How much overseas buyers pay in stamp duty now?

Until 31 March 2021, Stamp Duty Land Tax (SDLT) for non-UK residents is paid at the same rates on purchases of UK residential property as is paid by UK resident buyers. There are however higher rates for corporate buyers, as opposed to individuals.

Does that differ depending on the value of the property and whether they are a first-time buyer?

Rates are dependent on value of the flat or house being purchased. In general, the current rates are as follows:

Up to £500,000:          zero

£500,001 – £925,000:  5%

£925,001 – £1.5m:       10%

Portion over £1.5m:    12%

The zero rate up to £500,000 (called the stamp duty holiday) is a temporary concession until 31 March 2021 (which may be extended; we will have to wait and see)

After the stamp duty holiday was announced, both first-time buyers and people who have already owned a property no longer had to pay SDLT on a main property up to the value of £500,000 where the sale is completed by 31 March 2021. If the property you’re buying costs more than £500,000, you will pay SDLT – even as a first-time buyer – based on the revised bands.

Also, how much is stamp duty likely to go up next April?

From 1 April 2021 when the stamp duty holiday is due to end, the rates will be as follows:

Up to £125,000:          zero

The next £125,000:     2%

The next £675,000:     5%

The next £575,000:     10%

Portion over £1.5m:    12%

However, from 1 April 2021, first time buyers will pay no SDLT up to £300,000 and 5% on the portion between £300,001 and £500,000. If they buy for over £500,000 then they pay the same amount as everyone else.

How likely is it that stamp duty will rise for overseas buyers next April?

The stated purpose of the increase in 2021 is to deter foreign buyers from driving up UK property prices and to provide revenue to combat rough sleeping. However, there are major flaws in this logic. SDLT used to be a relatively easy tax to understand. It is now however  extremely complex and requires expert advice. Fortunately for us at Cripps, we have one of the UK’s leading consultants in this area who is able to guide the unwary through the stamp duty maze.

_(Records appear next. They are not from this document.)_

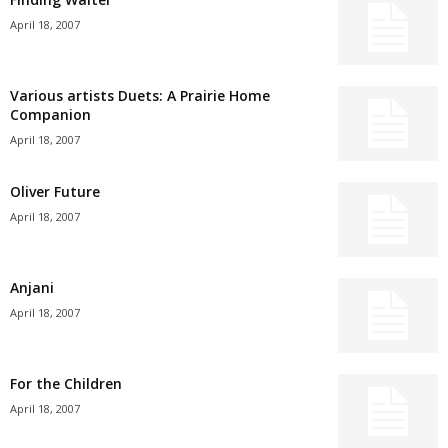
April 18, 2007
Various artists Duets: A Prairie Home
Companion
April 18, 2007
Oliver Future
April 18, 2007
Anjani
April 18, 2007
For the Children
April 18, 2007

Will this increase next year have any effect on the demand for prime properties in Central London?

In the second half of 2019, non-resident buyers accounted for 55% of the purchases in Prime Central London.

The 2% surcharge due to come into force in April 2021 will bring forward a number of PCL purchases into 2020, early 2021. The surcharge will inevitably have an effect but there are bigger factors now at play – how the UK looks to investors post Brexit and how long it takes to come through the Covid-19 pandemic.